3. Review communications and assess customer understanding
Once firms have established how their products are performing, they must discern whether there were any issues around point-of-sale and ongoing communications that may have led to detriment.
Customer understanding of products at point-of-sale is not easy to test, but whether the language and messages used around products was (and is still) conducive to their understanding provides a good indicator of how firms have performed in this area. Firms should therefore:
- Review current communications internally against their definition of fairness
- Conduct customer focus groups (with particular focus on the needs of vulnerable customers) to assess their access to, and understanding of, historic communications
- Use customer feedback and your definition of customer understanding to draft template communications, should it be found that current / historic communications are insufficient
The key areas for customers to understand include the purpose of the investment, the risk profile based on the investment strategy, how ongoing charges, exit penalties and expenses will impact their return and details of any charges applied at key events, such as ‘surrender maturity’, ‘lapse’ or ‘transfer’.
4. Delivery of fair outcomes
Any unfair outcomes should be rectified once detected. From the reviews of products, communications and customer understanding, seek to uncover any unfair outcomes (for example, instances where a rigid application of terms and conditions has led to detriment, or where insufficient information has impeded a customer’s ability to make an informed decision). If and when engaging customers to rectify poor outcomes, communicating the following is key:
- The purpose of the review of the customer’s account
- Any terms and conditions material to the review (if indeed the source of the detriment was the terms and conditions), plus the circumstances which lead your firm to conclude the term or condition lead to an unfair outcome
- The proposed action to address the unfair outcome and how to confirm acceptance of this proposed action
- How to contact your firm for any further information
Robust product review frameworks
As well as reviewing past business to meet customer and regulatory requirements, ensuring your firm is set up correctly to perform product reviews in this way is imperative.
Responsibility for oversight should be apportioned appropriately amongst relevant senior leaders, and those designing products, processes and communications should be clear on what’s expected from them with regards to long-standing customers. A lot of this will lean on firms’ internal culture and attitude to customer-centricity.
Reviews must be regular, proportionate and documented as evidence, and firms’ vulnerability policies should be effectively trained out or further promoted internally to ensure those who are most likely to suffer detriment are adequately protected.
Rising to the regulatory challenge
With the obligation to begin undertaking reviews of their closed books by the 9th March 2017, firms can use the methodology above to ensure they apply a thorough yet business-enabling approach to meeting the requirement.

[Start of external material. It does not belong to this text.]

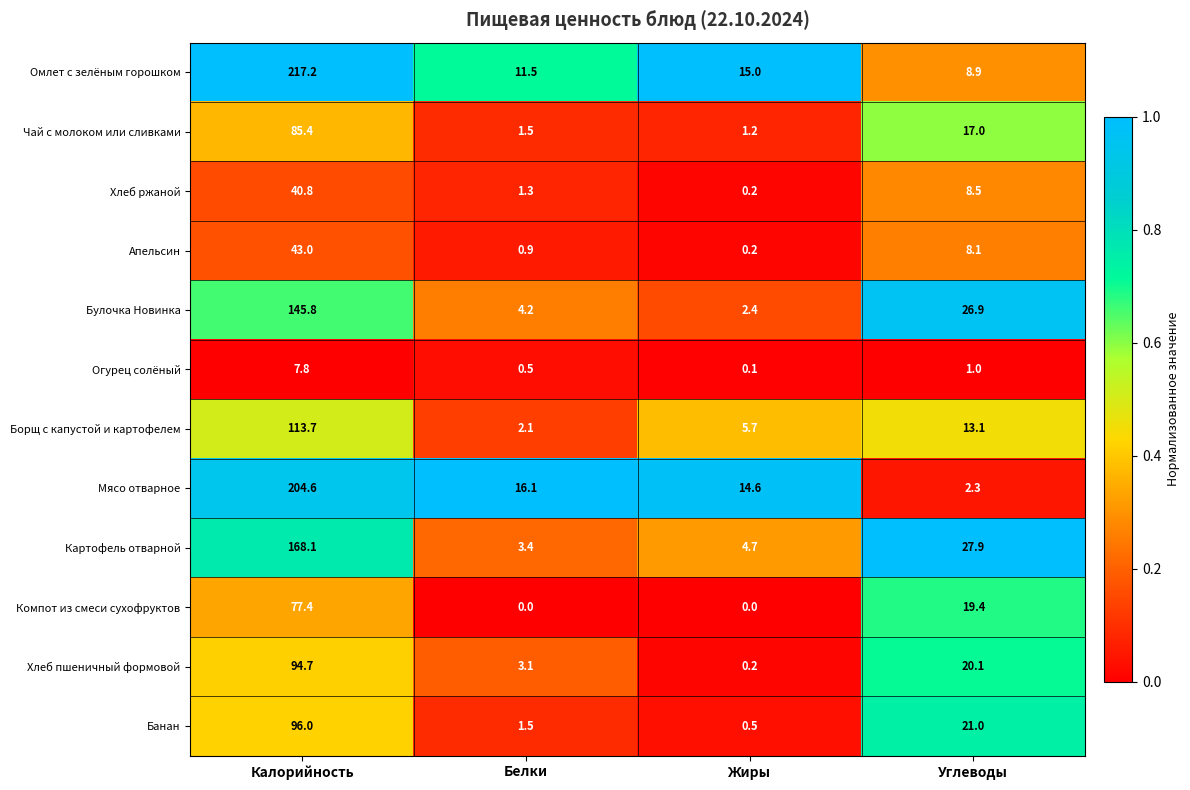

The value of Хлеб ржаной at Калорийность is 40.8. True or false?

True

For firms, getting it right means better engagement with their customers, from which they can draw a wealth of information on how to provide more effective products and design more effective processes (these lessons will certainly be applicable to new products, too).

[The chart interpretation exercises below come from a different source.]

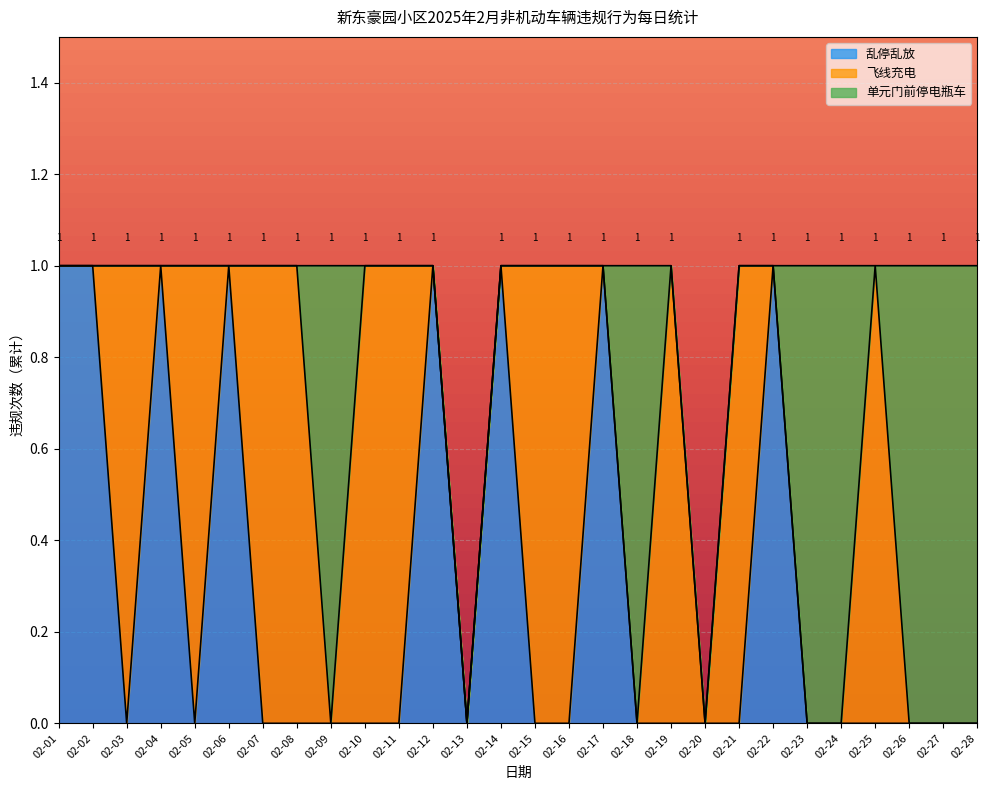

How many values in 单元门前停电瓶车 are above zero?

7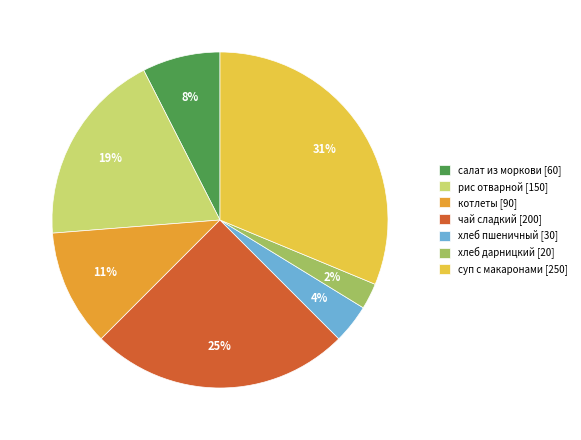

To the nearest percent, what portion does чай сладкий represent?

25%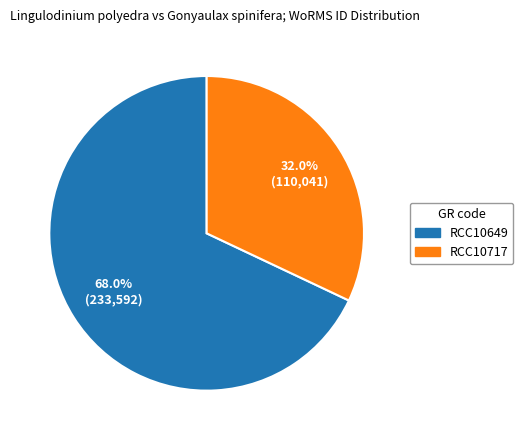

Between RCC10649 and RCC10717, which is larger?

RCC10649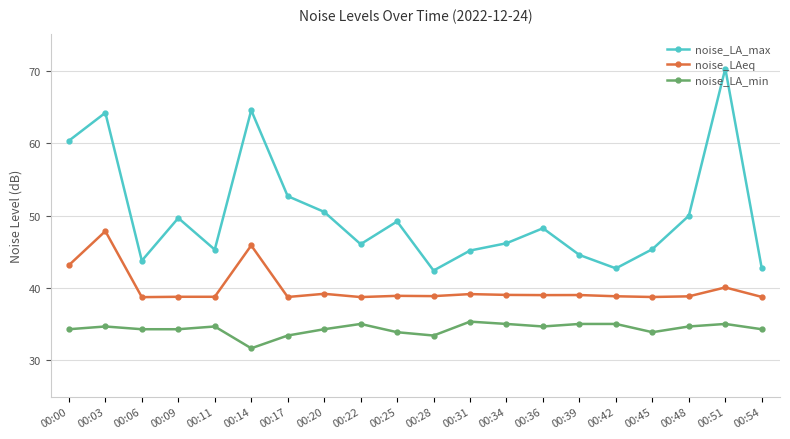

What is the sum of all noise_LA_min values?

687.2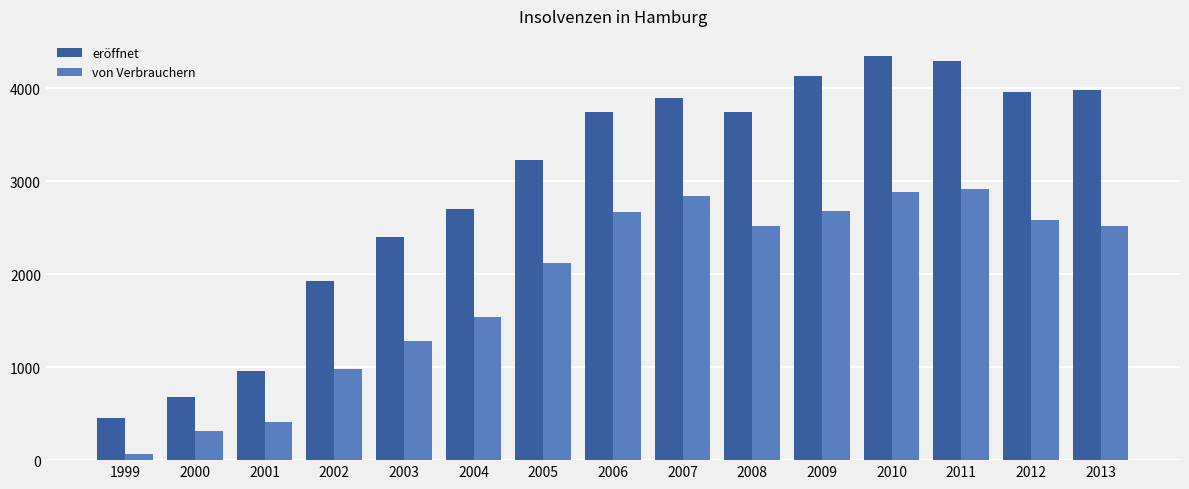

How many values in the eröffnet series are below 3741?

7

Firms should think of the review requirement as an opportunity to build trust with their customers – simply seeking to meet minimum regulatory requirements may cause them to miss out on the commercial and advocacy-related benefits on offer.
Quite apart from what the business can gain, for customers in the closed book, improved understanding of their product and the ability to better engage with the provider of that product greatly assists important financial planning decisions. Ultimately, of course, this is the highest priority for the regulator.